United States Army Medal of Honor recipient

Donald Ward Evans Jr. (July 23, 1943 – January 27, 1967) was a United States Army soldier and a recipient of the United States military's highest decoration—the Medal of Honor—for his actions in the Vietnam War.

==Biography==
Evans joined the Army from his birth city of Covina, California, in 1965, and by January 27, 1967, was serving as a specialist four combat medic in Company A, 2d Battalion, 12th Infantry Regiment, 4th Infantry Division. During a firefight on that day, in Tri Tam, Republic of Vietnam, Evans repeatedly exposed himself to enemy fire in order to treat and evacuate wounded soldiers, even after being seriously wounded himself. He was killed during the battle and posthumously awarded the Medal of Honor for his actions. He was also awarded the Purple Heart. The United States Army hospital at Fort Carson in Colorado Springs, Colorado, is named in his honor as Evans Army Community Hospital.
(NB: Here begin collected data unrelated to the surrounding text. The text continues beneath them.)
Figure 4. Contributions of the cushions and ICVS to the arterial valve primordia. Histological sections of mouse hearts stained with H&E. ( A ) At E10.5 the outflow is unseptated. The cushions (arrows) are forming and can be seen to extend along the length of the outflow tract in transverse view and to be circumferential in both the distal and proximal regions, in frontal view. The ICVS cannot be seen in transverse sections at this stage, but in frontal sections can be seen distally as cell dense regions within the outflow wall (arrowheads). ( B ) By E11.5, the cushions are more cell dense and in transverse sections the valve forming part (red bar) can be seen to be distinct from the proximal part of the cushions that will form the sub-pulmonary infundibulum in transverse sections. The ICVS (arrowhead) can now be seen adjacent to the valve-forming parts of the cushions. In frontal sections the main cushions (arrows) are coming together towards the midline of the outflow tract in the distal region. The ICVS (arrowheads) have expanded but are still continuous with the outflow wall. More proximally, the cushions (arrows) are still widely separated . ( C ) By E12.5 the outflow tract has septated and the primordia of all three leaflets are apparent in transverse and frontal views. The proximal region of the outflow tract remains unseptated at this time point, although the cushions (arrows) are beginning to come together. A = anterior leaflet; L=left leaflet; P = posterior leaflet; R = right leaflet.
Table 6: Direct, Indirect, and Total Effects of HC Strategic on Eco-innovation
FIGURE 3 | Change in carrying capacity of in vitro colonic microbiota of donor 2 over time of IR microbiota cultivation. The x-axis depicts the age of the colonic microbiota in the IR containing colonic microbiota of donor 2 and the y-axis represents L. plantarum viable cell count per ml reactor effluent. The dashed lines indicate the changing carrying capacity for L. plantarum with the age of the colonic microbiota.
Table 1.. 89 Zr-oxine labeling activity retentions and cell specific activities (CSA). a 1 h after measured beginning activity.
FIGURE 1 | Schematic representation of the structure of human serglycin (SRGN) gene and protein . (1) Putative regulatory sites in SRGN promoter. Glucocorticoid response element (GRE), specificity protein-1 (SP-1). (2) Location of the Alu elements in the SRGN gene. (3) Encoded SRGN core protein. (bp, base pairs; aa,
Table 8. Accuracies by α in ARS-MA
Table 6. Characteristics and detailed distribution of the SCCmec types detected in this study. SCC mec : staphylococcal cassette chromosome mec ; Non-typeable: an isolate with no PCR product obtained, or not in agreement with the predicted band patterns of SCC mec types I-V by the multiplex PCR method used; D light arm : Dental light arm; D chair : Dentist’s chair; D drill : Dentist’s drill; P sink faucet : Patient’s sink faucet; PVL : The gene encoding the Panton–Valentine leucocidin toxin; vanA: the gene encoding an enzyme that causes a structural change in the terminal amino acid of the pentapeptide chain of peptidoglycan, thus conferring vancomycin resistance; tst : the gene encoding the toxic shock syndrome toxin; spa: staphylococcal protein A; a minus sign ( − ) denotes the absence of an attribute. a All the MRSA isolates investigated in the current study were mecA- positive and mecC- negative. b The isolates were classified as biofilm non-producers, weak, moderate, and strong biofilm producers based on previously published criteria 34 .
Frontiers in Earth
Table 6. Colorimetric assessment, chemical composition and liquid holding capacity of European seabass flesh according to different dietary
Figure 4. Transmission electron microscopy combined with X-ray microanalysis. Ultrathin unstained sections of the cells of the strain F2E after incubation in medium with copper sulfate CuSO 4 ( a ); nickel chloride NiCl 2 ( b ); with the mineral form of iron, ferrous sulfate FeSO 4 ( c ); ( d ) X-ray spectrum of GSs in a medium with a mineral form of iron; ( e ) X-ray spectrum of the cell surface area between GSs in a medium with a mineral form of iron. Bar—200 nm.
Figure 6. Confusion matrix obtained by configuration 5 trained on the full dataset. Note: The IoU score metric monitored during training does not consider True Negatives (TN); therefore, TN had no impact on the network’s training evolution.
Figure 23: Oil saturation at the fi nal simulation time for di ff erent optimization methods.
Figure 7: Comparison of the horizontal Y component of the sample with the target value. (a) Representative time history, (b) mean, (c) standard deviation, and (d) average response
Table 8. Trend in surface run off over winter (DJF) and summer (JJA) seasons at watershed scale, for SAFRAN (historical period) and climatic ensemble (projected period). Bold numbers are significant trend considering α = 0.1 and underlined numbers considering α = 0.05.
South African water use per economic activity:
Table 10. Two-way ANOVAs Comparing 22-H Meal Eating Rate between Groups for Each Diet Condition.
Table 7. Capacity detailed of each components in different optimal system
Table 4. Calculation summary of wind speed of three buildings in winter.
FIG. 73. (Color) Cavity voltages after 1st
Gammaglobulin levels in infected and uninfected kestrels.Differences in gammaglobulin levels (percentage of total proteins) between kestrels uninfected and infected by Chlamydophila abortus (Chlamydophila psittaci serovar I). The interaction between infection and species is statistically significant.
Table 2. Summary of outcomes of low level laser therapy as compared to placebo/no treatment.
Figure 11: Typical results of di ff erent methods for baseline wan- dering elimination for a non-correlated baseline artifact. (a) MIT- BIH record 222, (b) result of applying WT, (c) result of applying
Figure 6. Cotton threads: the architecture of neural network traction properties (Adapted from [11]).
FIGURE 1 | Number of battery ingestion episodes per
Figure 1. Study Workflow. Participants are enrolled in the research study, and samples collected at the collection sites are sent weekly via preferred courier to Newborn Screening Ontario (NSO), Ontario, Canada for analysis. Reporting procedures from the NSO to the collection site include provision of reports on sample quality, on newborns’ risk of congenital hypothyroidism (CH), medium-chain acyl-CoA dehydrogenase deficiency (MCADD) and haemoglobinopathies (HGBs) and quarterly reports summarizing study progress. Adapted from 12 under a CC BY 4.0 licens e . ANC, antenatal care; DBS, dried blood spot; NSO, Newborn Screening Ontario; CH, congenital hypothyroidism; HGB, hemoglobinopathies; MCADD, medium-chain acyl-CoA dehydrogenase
==Medal of Honor citation==
Specialist Evans' official Medal of Honor citation reads:
For conspicuous gallantry and intrepidity in action at the risk of his life above and beyond the call of duty. He left his position of relative safety with his platoon which had not yet been committed to the battle to answer the calls for medical aid from the wounded men of another platoon which was heavily engaged with the enemy force. Dashing across 100 meters of open area through a withering hail of enemy fire and exploding grenades, he administered lifesaving treatment to 1 individual and continued to expose himself to the deadly enemy fire as he moved to treat each of the other wounded men and to offer them encouragement. Realizing that the wounds of 1 man required immediate attention, Sp4 Evans dragged the injured soldier back across the dangerous fire-swept area, to a secure position from which he could be further evacuated. Miraculously escaping the enemy fusillade, Sp4 Evans returned to the forward location. As he continued the treatment of the wounded, he was struck by fragments from an enemy grenade. Despite his serious and painful injury he succeeded in evacuating another wounded comrade, rejoined his platoon as it was committed to battle and was soon treating other wounded soldiers. As he evacuated another wounded man across the fire covered field, he was severely wounded. Continuing to refuse medical attention and ignoring advice to remain behind, he managed with his waning strength to move yet another wounded comrade across the dangerous open area to safety. Disregarding his painful wounds and seriously weakened from profuse bleeding, he continued his lifesaving medical aid and was killed while treating another wounded comrade. Sp4 Evan's extraordinary valor, dedication and indomitable spirit saved the lives of several of his fellow soldiers, served as an inspiration to the men of his company, were instrumental in the success of their mission, and reflect great credit upon himself and the Armed Forces of his country.